I percorsi e la Legge istitutiva del Parco

Gli interventi consentiti ed i divieti vigenti sulla rete dei sentieri del Parco Naturale Regionale “Costa Otranto, sono deducibili dalla legge istitutiva del Parco (Legge regionale n°30/2006) e saranno meglio specificati con l’approvazione del Regolamento del Parco.

La legge pone tra i suoi principi costitutivi le azioni di educazione ambientale, ricerca scientifica, attività sociali e ricreative e promozione di sviluppo sostenibile.

In particolare i commi contenuti all’Art. 4 della suddetta legge, d’altra parte, esplicitano specifici divieti relativi alla raccolta di campioni vegetali, animali, geologici, archeologici e paleontologici; a possibili interventi che possano arrecare danno alla flora e fauna, modificare gli equilibri ecologici o idrologici; al transito con mezzi motorizzati ed al rilascio di rifiuti ed accensione di fuochi.
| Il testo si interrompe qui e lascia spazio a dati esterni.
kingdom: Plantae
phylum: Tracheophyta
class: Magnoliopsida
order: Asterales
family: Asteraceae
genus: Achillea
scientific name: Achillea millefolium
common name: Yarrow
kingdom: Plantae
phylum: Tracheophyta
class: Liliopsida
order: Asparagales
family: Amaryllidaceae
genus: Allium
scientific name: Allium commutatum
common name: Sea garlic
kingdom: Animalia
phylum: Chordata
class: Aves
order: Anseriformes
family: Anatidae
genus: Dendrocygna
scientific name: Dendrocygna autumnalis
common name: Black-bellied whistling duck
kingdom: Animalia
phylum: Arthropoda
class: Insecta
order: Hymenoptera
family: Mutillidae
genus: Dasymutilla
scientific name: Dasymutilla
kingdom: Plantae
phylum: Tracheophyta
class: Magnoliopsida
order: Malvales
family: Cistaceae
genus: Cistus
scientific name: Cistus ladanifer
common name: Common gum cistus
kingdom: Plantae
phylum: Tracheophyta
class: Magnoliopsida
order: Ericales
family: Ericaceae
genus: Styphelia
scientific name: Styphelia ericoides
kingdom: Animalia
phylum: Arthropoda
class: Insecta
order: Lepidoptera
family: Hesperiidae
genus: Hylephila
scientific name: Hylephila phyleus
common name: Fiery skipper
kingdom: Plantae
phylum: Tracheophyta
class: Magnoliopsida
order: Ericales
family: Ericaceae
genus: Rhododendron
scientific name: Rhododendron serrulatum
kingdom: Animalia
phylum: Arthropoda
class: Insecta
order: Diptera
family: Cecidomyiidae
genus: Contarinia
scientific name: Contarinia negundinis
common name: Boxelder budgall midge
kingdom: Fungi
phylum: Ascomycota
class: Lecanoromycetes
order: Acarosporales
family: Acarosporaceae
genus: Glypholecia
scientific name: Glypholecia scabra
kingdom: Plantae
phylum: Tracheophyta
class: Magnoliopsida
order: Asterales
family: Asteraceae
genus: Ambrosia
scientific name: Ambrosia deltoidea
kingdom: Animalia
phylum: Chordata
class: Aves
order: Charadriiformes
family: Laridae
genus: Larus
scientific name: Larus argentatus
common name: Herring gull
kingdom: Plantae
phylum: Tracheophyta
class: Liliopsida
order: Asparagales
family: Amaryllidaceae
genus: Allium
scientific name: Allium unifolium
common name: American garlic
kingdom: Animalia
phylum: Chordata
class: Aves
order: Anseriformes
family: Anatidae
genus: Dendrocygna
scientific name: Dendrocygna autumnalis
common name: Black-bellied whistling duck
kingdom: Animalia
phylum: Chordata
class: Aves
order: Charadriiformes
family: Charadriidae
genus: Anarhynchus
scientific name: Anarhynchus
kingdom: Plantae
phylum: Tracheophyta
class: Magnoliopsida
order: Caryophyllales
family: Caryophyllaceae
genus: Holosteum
Sono, invece, sottoposti al preventivo nulla osta dell’Ente Parco i seguenti interventi:

  1. apertura di nuovi sentieri;
  2. variazioni di tracciato dei sentieri esistenti;
  3. interventi di manutenzione che prevedono l’esecuzione di movimenti di terra, la realizzazione di opere d’arte, la sistemazione di fonti di acqua potabile, la sistemazione di pendii, la rimozione di alberi, e quanto altro produca una significativa variazione dello stato dei luoghi;
  4. apposizione, modifica e rimozione della segnaletica, ad eccezione della sostituzione della segnaletica esistente con identica tipologia;
  5. Progettazione e segnalazione di nuovi sentieri e/o itinerari.